* **Task goal**:
All lines containing the string "pixels" must be copied from the entries.

Dataset records
+ + + + +

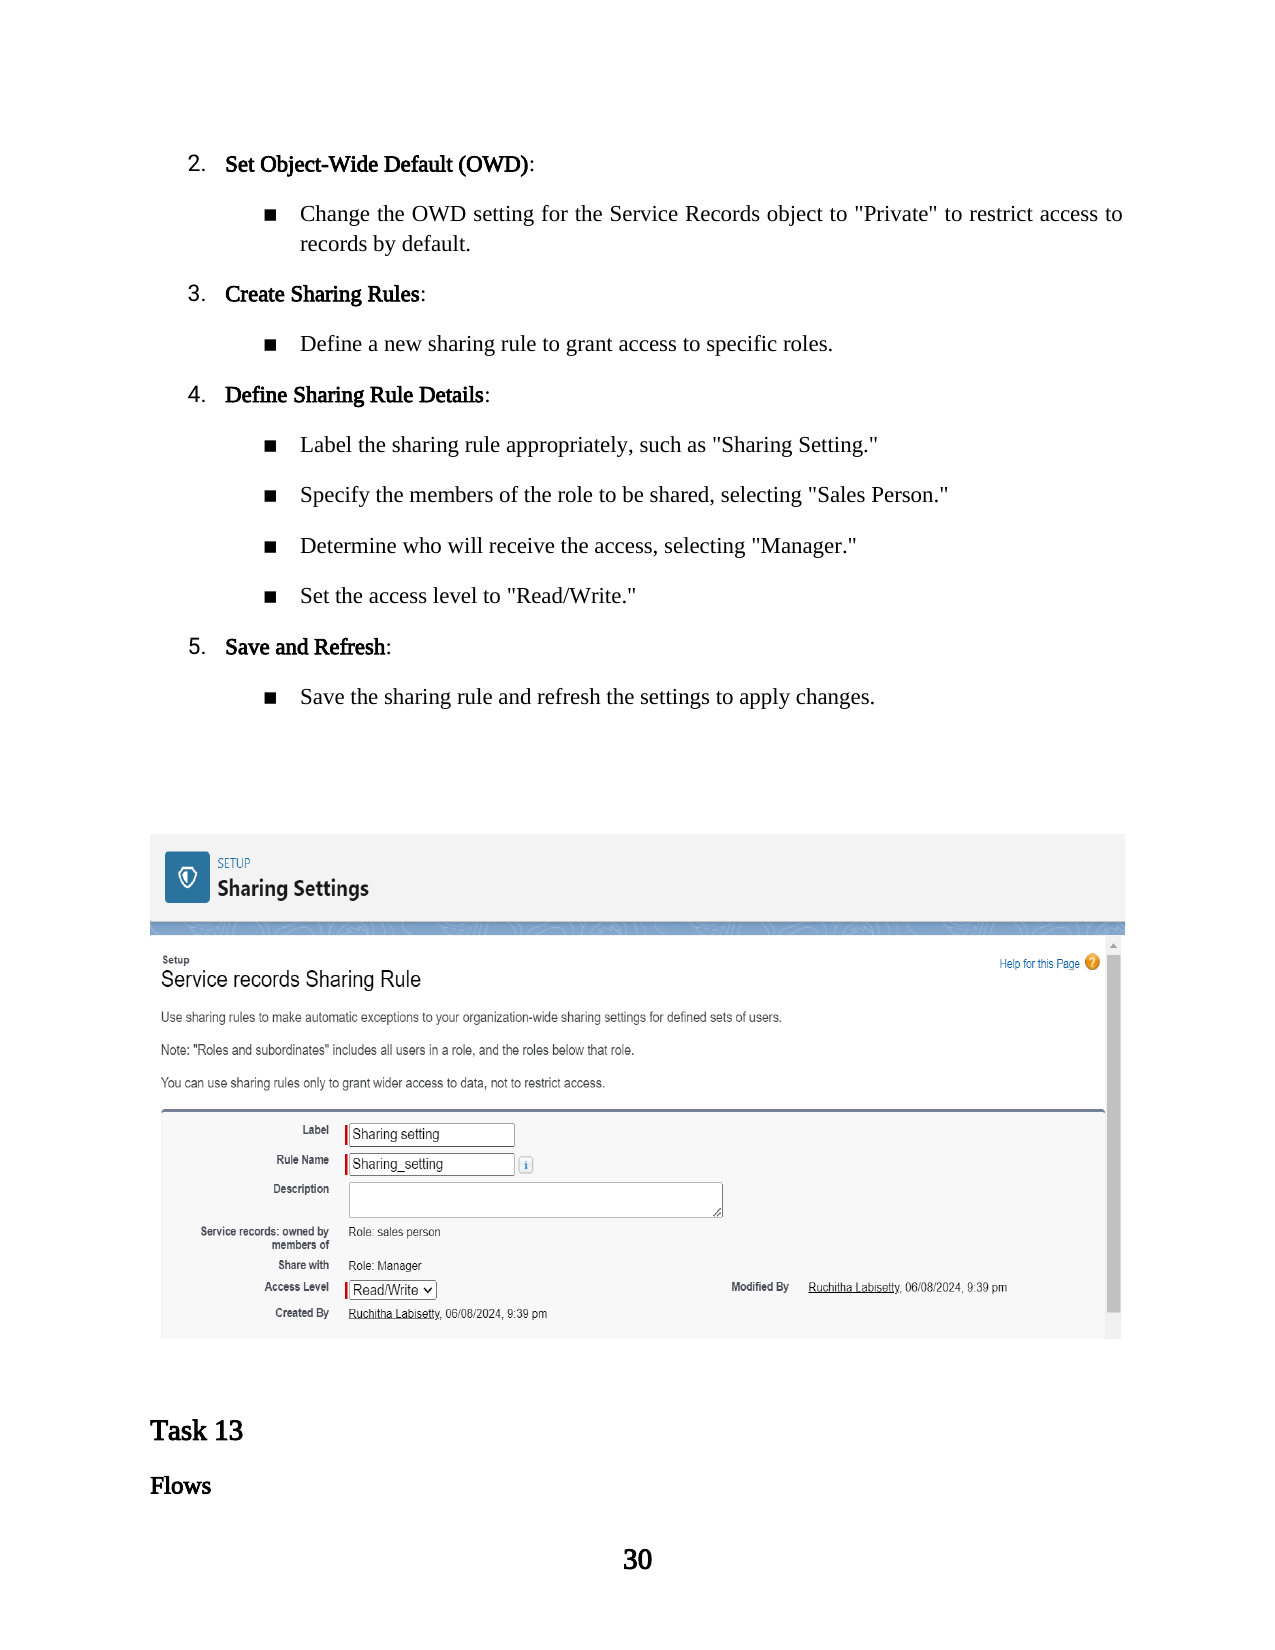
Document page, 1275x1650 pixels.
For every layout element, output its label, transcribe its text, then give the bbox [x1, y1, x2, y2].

list Save the sharing rule and refresh the settings to apply changes. [262, 683, 1125, 710]
list Define Sharing Rule Details: [187, 381, 1125, 408]
list Determine who will receive the access, selecting "Manager." [262, 532, 1125, 559]
list Label the sharing rule appropriately, such as "Sharing Setting." [262, 431, 1125, 458]
list Create Sharing Rules: [187, 280, 1125, 307]
text Flows [150, 1470, 1125, 1499]
list Change the OWD setting for the Service Records object to "Private" to restrict access to records by default. [262, 200, 1125, 256]
list Specify the members of the role to be shared, selecting "Sales Person." [262, 481, 1125, 508]
text Task 13 [150, 1412, 1125, 1446]
picture [150, 834, 1125, 1339]
list Set Object-Wide Default (OWD): [187, 150, 1125, 177]
list Set the access level to "Read/Write." [262, 582, 1125, 609]
list Save and Refresh: [187, 633, 1125, 660]
list Define a new sharing rule to grant access to specific roles. [262, 330, 1125, 357]
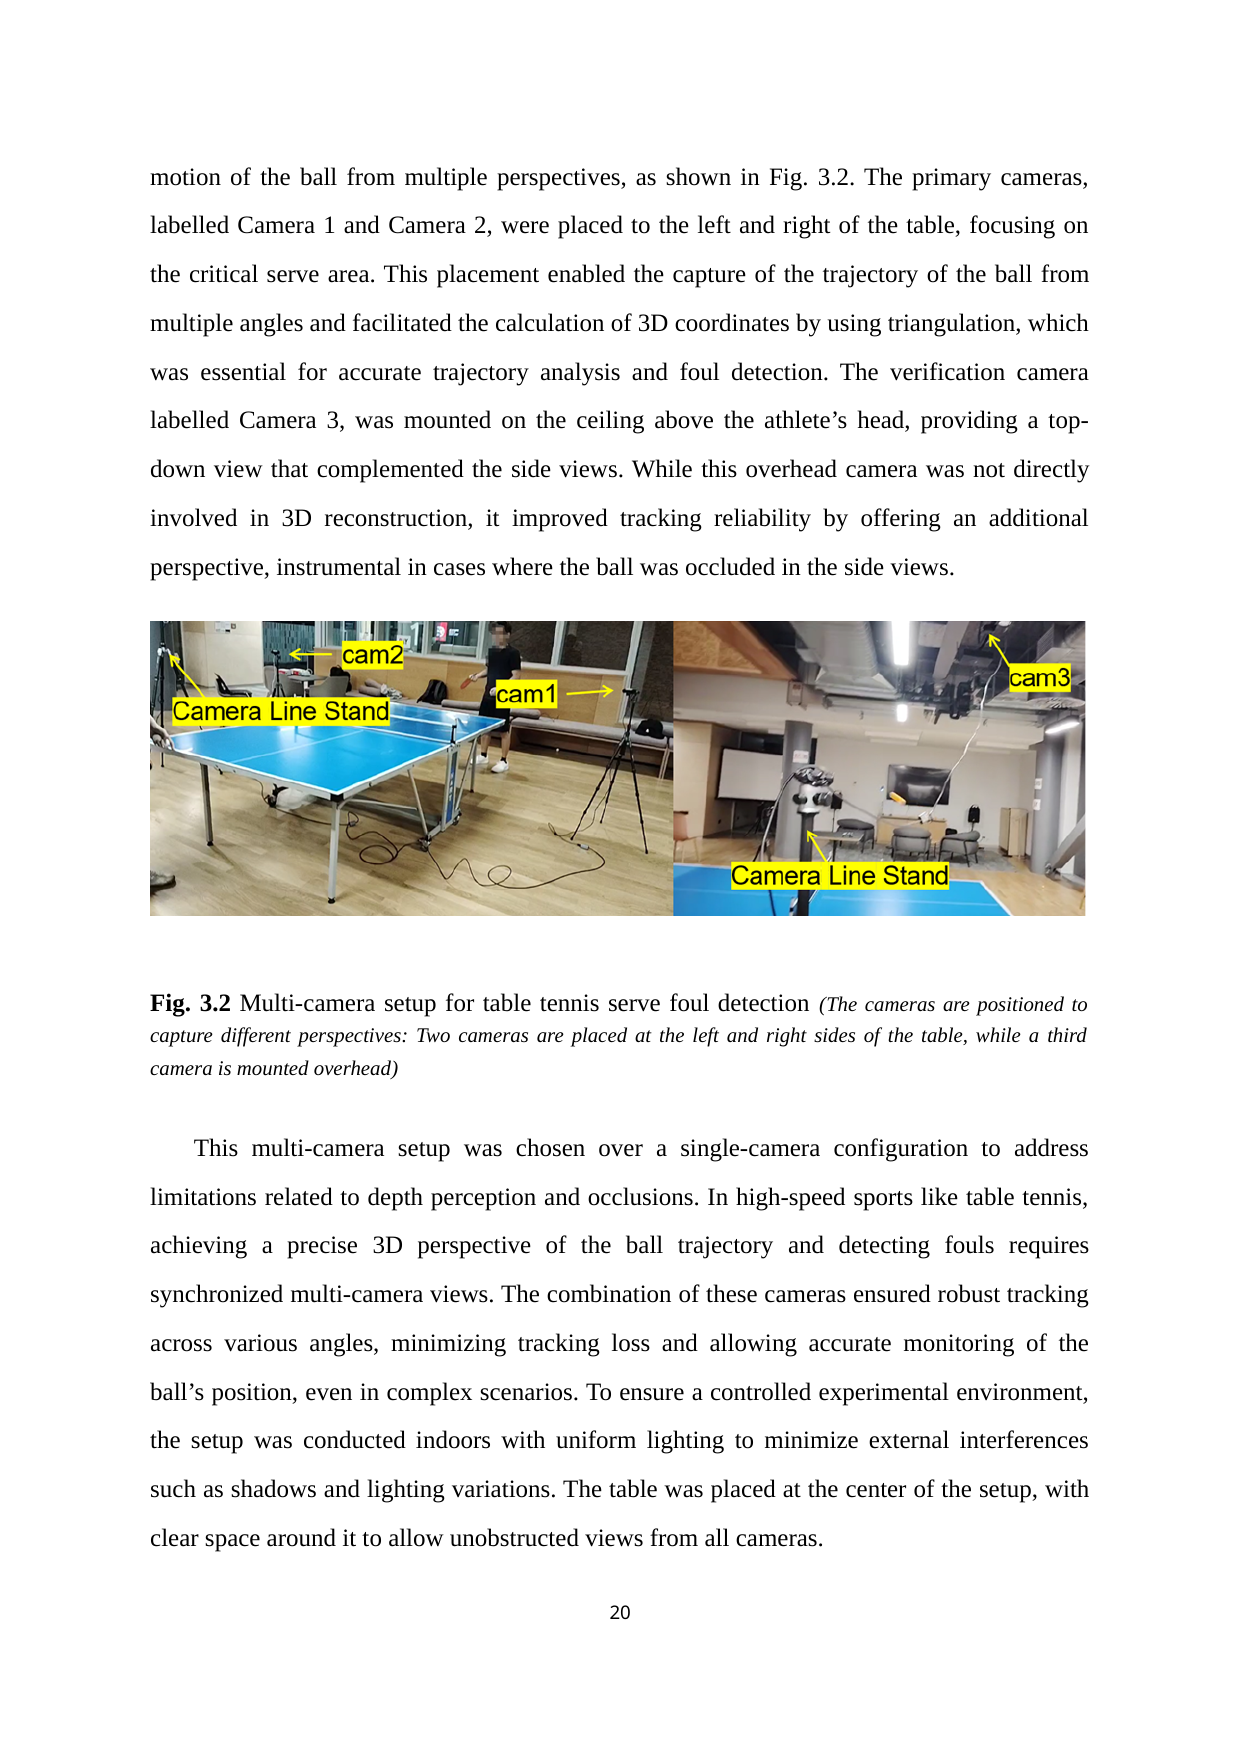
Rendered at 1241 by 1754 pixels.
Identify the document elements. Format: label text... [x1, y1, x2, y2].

picture [150, 621, 1086, 916]
text Fig. 3.2 Multi-camera setup for table tennis serve foul detection (The cameras are positioned to capture different perspectives: Two cameras are placed at the left and right sides of the table, while a third camera is mounted overhead) [150, 987, 1090, 1084]
text This multi-camera setup was chosen over a single-camera configuration to address limitations related to depth perception and occlusions. In high-speed sports like table tennis, achieving a precise 3D perspective of the ball trajectory and detecting fouls requires synchronized multi-camera views. The combination of these cameras ensured robust tracking across various angles, minimizing tracking loss and allowing accurate monitoring of the ball’s position, even in complex scenarios. To ensure a controlled experimental environment, the setup was conducted indoors with uniform lighting to minimize external interferences such as shadows and lighting variations. The table was placed at the center of the setup, with clear space around it to allow unobstructed views from all cameras. [150, 1131, 1090, 1553]
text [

+ + + + +

* **Output for this exercise**:
Document page, 1275x1650 pixels.
Rendered at 1241 by 1754 pixels.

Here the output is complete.